Fears over the safety of bisphenol A, otherwise known as BPA, have amplified over the last few years. The chemical, found in many plastics and cans, can act like a hormone in large doses, and the FDA and various toxicology agencies have investigated the speculated link between BPA and cancer — particularly breast cancer — since 2008. On Wednesday, the debate was once again sparked by a USA Today report that reaffirmed the alleged link between BPA and breast cancer, positing that it seemed to be unsafe to children. Forbes immediately hit back in a furious editorial, accusing the USA TODAY reporter of being "misleading" and ranting about the "baleful state of health reporting" of the chemical.

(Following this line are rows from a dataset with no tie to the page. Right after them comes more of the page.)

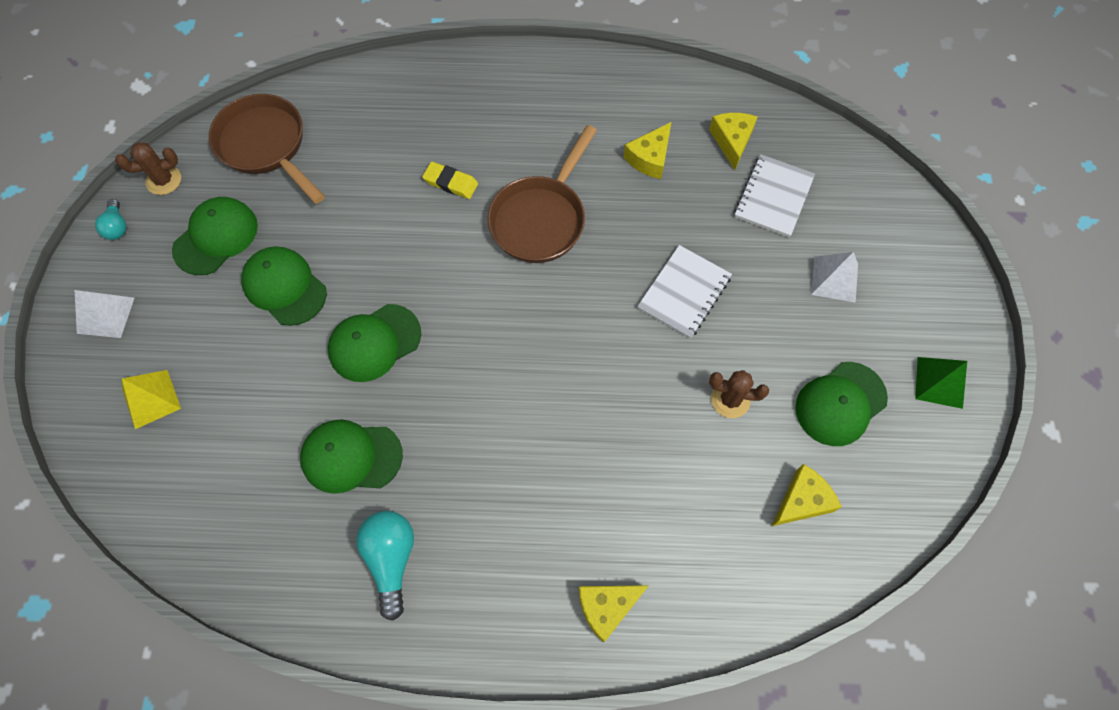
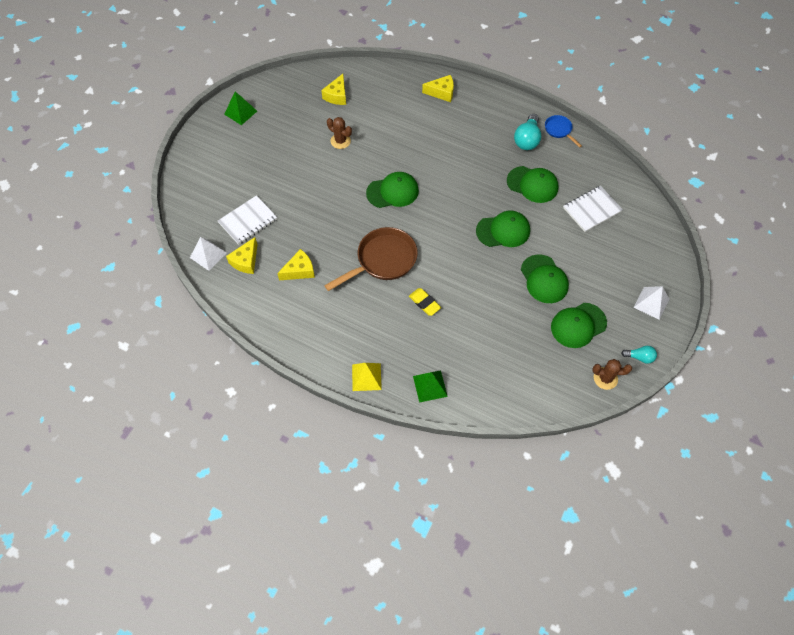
camera: 155 degrees left, 5 degrees down
(117, 226) = (639, 357): turquoise light bulb -> turquoise light bulb turned 90 degrees clockwise
(151, 399) = (630, 248): yellow pyramid -> yellow pyramid (366, 377)
(266, 146) = (532, 376): brown pan -> none
(333, 614) = (559, 130): none -> blue pan
(397, 86) = (430, 386): none -> green pyramid
(684, 293) = (330, 193): white notebook -> white notebook (592, 210)
(802, 501) = (337, 95): yellow cheese -> yellow cheese turned 60 degrees counterclockwise
(834, 279) = (250, 170): white pyramid -> white pyramid (208, 255)
(840, 404) = (292, 121): green cap -> green cap (392, 192)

The important question is obvious: just exactly how dangerous is BPA? The answer depends who you're asking. Studies go back and forth about what degree of exposure to BPA is harmful. The short answer is that BPA, in large doses, would likely be bad for you — but the use of the chemical in household products isn't large enough to necessarily prompt fear. In 2010 the FDA said that the chemical might pose a risk to babies and toddlers — BPA was then often present in babies' bottles — and banned manufacturers from making sippy cups, baby bottles, or formula packaging with the chemical. The EU has followed suit.

One study, published in the journal Environmental Health Perspectives, found that mammary glands could be hormonally altered by BPA, thus raising the risk of cancer. The USA Today article published Wednesday pointed to the study as a prime example of the ill effects of BPA, but didn't mention that some points in the study were later retracted; most notably the wording. According to Forbes' Trevor Butterworth, who wrote Wednesday's piece and several on the subject before it:

The title of the version first published online was (emphasis added):
“Perinatally Administered Bisphenol A Acts as a Mammary Gland Carcinogen in Rats”
Now it reads:
“Perinatally Administered Bisphenol A as a Potential Mammary Gland Carcinogen in Rats”

Butterworth points to several other parts of the journal's text that withdrew their original, conclusive claims and instead vaguely "suggest" a link. The research findings do indicate that BPA could have carcinogenic effect on rats, but past the obvious difference — namely, that humans are far larger and anatomically different from rats — the rats experienced a radically different dose of BPA than the average human encounters with the chemical amount to. According to Butterworth, one director at the National Institute of Statistical Sciences apparently said, when shown the data: "There is no dose response for cancer, which is their claim. The observed results… are consistent with chance."

The USA Today piece emphasized that an advocacy group, the Breast Cancer Fund, had found the chemical harmful — though the "medical" claims of any group advocating strongly in one direction should generally be taken with a punch of salt. That's not to say that the advocacy group is necessarily wrong, but Forbes does have another weapon in its arsenal: a recent study funded by the Environmental Protection Agency, which published findings in the journal Food and Chemical Toxicology that indicated the dosage that would cause harm in an adult human is far, far greater than the amount any human is likely to receive from plastics and cans. Additionally, the FDA recently conducted an experiment on monkeys that concluded that BPA was likely not harmful to them. (Though the FDA had previously done a similar study that suggested that it could be.)

Do any of Forbes' arguments confirm that BPA is a safe chemical? No, but that's not that point that the article is making. According to Forbes, full-scale investigation of the chemical has only just begun, and the very first, initial study has only found that such levels are probably not harmful to adult humans. It may be discovered that exposure to baby bottles in infants has a different effect, but that hasn't yet been proven. Until it is, advocacy group claims, retracted studies, and any single side of the BPA controversy should be balanced out with the valid research that lends weight to the opposite argument.